This is a sponsored post, however the content was written entirely and sincerely by me. -- TZ

As Aykis wrote in his weekly GB&U, the offseason was not kind to the Sacramento Kings. The John Salmons trade hasn't solidified the position; Salmons has been so unproductive that Keith Smart has already resorted to moving Tyreke Evans to the three. Chuck Hayes has suffered injuries and has seen his role tossed around like pizza dough. (What happened to the assertions from the front office that he was exactly what the starting five needed? Did Westphal pack those up in his box when he left?) J.J. Hickson has been rough. Travis Outlaw has been even more rough. Travis Outlaw is making loose grit sandpaper look like silk. Marcus Thornton, re-signed for big bucks, has been wholly inconsistent. Jimmer Fredette has been OK, but not the instant offense the team thought he'd be.

But the one player picked up or retained in the offseason that the Kings' front office can point to as a total success doubles as the one player who seems to change the game every time he steps on the floor ... and usually for the better. That player was the last pick in the 2011 NBA Draft: Isaiah Thomas.

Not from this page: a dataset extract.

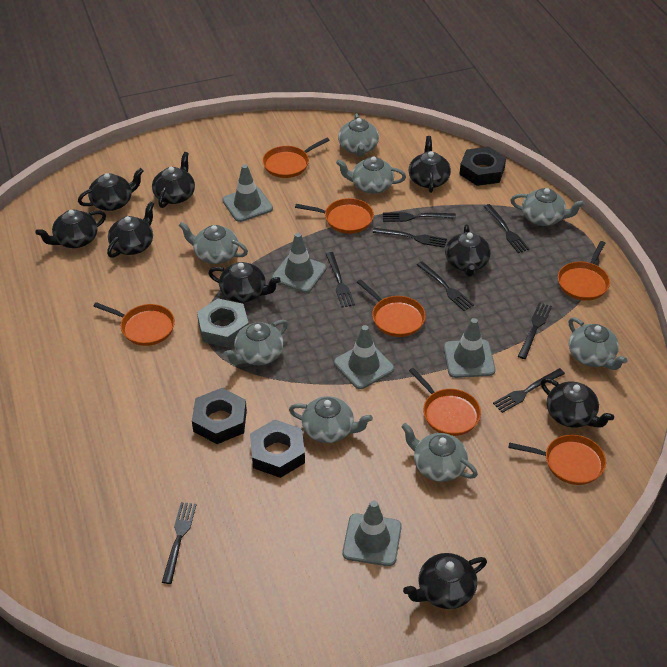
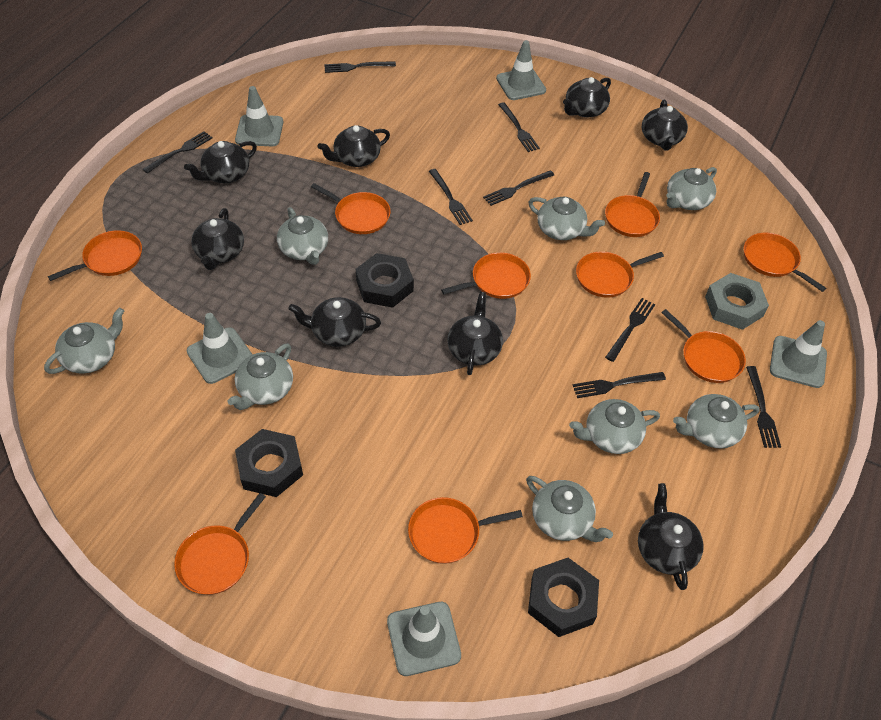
black teapot: 9 -> 8
orange pan: 7 -> 9

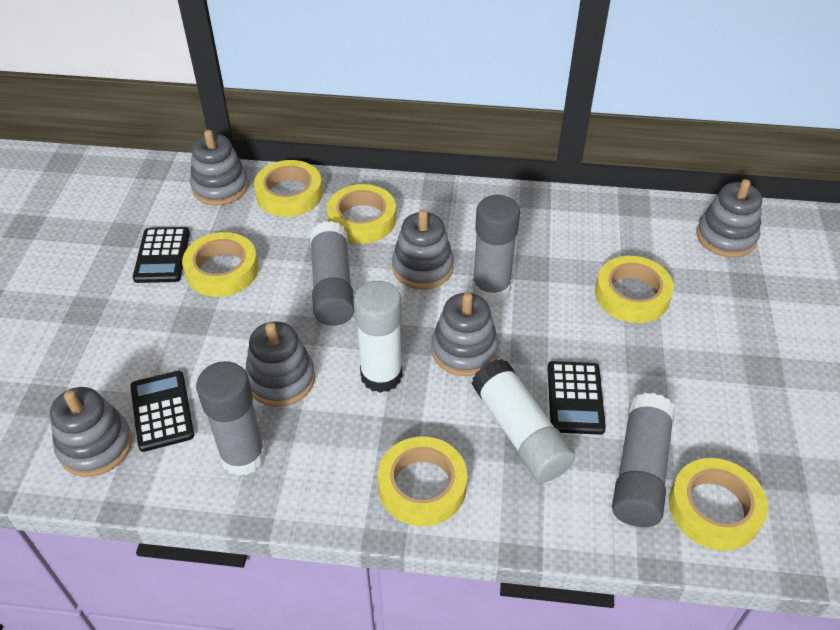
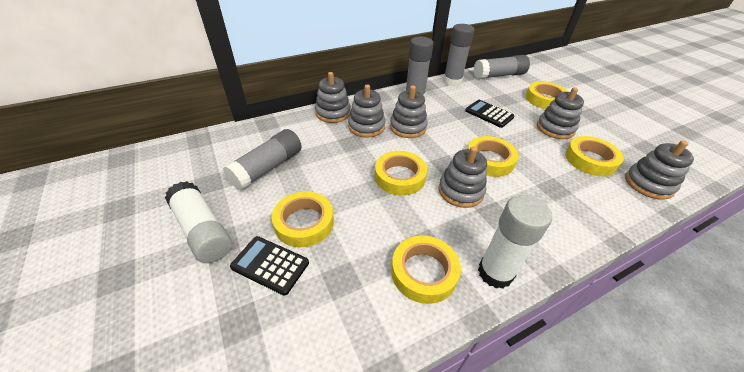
black calculator: 3 -> 2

You aren't supposed to get usable players with the No. 60 pick. That's why so many late second-round picks are used on foreign prospects unlikely to ever reach the NBA: teams don't float around with extra roster spots to use on fringe players. When any second-round pick 'makes it' in the NBA, it is notable. The last pick of the second round? It's doubly so.

Thomas has already ascended into the starting lineup, and not because of injury. He's there because he provides something consistently than no one outside of perhaps DeMarcus Cousins does: energy, energy, energy. Thomas pushes the tempo, he works to get the crowd going at home. He's unafraid to take big shots, he knows how to spread the floor and he is a pesky defender. He's not perfect, and unlike so many first-round picks, his ceiling is visible. But that's OK. He knows what to do, and he does it.

He's been a huge breeze of fresh air in an otherwise murky season for Sacramento, and I'm glad he's a King.